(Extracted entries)
-- Opening Marker --

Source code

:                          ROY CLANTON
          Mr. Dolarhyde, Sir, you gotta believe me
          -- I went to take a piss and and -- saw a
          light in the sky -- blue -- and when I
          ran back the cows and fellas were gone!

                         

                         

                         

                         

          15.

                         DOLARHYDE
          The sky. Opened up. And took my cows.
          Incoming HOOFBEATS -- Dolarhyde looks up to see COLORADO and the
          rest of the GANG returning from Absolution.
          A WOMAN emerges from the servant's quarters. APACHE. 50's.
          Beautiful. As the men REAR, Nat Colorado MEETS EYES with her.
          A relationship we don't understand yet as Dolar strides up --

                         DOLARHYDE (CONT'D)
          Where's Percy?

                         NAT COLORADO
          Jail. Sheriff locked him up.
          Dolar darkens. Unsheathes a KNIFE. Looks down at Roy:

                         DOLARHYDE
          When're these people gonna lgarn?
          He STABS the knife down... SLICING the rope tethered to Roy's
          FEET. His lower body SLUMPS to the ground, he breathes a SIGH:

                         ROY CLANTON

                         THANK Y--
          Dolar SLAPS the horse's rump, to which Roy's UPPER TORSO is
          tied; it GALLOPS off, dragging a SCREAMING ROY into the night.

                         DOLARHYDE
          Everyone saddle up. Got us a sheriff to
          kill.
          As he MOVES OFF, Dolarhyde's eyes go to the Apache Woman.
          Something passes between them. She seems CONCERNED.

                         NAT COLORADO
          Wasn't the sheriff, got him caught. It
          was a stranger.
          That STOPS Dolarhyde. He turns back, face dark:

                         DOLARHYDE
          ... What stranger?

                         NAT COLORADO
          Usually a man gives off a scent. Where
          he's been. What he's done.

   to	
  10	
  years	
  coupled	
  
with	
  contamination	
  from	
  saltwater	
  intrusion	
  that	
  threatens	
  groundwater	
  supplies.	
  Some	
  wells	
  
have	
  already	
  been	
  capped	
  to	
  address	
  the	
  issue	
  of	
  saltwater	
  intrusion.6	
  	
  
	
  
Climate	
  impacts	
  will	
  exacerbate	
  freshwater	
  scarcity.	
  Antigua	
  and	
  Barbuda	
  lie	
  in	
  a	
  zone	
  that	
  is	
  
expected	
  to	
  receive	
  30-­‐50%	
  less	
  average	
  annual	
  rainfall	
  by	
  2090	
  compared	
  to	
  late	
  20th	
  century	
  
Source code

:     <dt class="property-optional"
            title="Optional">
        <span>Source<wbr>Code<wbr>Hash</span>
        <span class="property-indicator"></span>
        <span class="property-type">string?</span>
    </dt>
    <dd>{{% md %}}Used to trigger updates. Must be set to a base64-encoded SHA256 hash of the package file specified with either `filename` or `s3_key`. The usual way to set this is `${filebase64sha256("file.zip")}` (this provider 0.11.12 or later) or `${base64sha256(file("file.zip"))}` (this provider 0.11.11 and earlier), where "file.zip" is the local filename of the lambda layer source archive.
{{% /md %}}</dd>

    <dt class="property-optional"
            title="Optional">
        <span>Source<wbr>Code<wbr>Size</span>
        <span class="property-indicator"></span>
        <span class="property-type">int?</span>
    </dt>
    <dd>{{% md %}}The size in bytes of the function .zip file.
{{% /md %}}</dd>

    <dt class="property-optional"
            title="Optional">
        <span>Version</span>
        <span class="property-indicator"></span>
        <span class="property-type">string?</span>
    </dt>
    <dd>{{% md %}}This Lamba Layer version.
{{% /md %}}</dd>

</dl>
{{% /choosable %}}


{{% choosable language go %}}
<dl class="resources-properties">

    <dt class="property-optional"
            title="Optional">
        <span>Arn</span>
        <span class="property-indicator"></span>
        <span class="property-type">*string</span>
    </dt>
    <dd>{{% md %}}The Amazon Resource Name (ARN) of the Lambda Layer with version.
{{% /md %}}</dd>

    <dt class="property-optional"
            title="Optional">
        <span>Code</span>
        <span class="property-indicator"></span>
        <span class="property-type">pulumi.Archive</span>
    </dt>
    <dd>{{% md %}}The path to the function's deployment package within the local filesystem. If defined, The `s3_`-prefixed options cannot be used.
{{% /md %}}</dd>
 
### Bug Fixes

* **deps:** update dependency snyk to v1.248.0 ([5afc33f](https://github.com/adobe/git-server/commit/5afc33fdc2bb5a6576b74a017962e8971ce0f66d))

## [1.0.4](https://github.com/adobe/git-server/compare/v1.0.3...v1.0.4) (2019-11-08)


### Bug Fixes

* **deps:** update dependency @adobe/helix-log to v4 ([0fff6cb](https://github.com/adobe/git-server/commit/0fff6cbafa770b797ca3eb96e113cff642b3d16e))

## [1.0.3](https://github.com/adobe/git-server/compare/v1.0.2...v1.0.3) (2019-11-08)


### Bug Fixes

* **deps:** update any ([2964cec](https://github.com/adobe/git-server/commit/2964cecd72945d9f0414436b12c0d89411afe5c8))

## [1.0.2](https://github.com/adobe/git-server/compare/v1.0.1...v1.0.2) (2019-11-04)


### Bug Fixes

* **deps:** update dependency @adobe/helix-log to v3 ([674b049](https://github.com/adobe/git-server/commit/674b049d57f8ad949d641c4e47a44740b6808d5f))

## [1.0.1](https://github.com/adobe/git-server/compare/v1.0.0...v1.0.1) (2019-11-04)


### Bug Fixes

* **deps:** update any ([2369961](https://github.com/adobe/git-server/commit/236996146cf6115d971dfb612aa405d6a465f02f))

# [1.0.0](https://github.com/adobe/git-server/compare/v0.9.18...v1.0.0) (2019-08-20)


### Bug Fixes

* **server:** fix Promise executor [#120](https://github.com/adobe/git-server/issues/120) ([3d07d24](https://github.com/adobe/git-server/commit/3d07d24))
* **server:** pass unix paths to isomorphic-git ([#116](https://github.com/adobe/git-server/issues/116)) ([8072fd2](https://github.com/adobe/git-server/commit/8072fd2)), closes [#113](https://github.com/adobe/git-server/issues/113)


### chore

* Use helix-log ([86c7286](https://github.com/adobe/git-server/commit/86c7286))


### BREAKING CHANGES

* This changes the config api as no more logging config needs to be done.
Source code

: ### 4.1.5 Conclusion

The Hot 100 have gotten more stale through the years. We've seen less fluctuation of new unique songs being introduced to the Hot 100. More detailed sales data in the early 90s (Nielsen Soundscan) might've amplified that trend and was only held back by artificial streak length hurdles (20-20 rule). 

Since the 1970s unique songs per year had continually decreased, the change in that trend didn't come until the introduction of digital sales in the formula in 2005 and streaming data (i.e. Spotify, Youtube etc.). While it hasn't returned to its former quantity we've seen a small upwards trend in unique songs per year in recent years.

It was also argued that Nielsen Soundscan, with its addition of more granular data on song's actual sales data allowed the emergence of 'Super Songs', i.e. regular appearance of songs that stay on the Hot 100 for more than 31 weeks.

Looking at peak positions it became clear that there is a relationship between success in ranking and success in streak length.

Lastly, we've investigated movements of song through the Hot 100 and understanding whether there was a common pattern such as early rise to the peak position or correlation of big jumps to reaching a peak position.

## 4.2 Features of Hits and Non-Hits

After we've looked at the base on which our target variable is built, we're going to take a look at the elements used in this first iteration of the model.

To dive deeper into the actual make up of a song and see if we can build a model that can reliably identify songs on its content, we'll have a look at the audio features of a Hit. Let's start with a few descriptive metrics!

-- Closing Marker --

* INSTRUCTION *
Substitute "classifier" for "model" in the text starting at the line containing "Lastly, we've investigated" and ending at the end of the entries, leaving everything else unchanged.

* TASK RESPONSE *
Lastly, we've investigated movements of song through the Hot 100 and understanding whether there was a common pattern such as early rise to the peak position or correlation of big jumps to reaching a peak position.

## 4.2 Features of Hits and Non-Hits

After we've looked at the base on which our target variable is built, we're going to take a look at the elements used in this first iteration of the classifier.

To dive deeper into the actual make up of a song and see if we can build a classifier that can reliably identify songs on its content, we'll have a look at the audio features of a Hit. Let's start with a few descriptive metrics!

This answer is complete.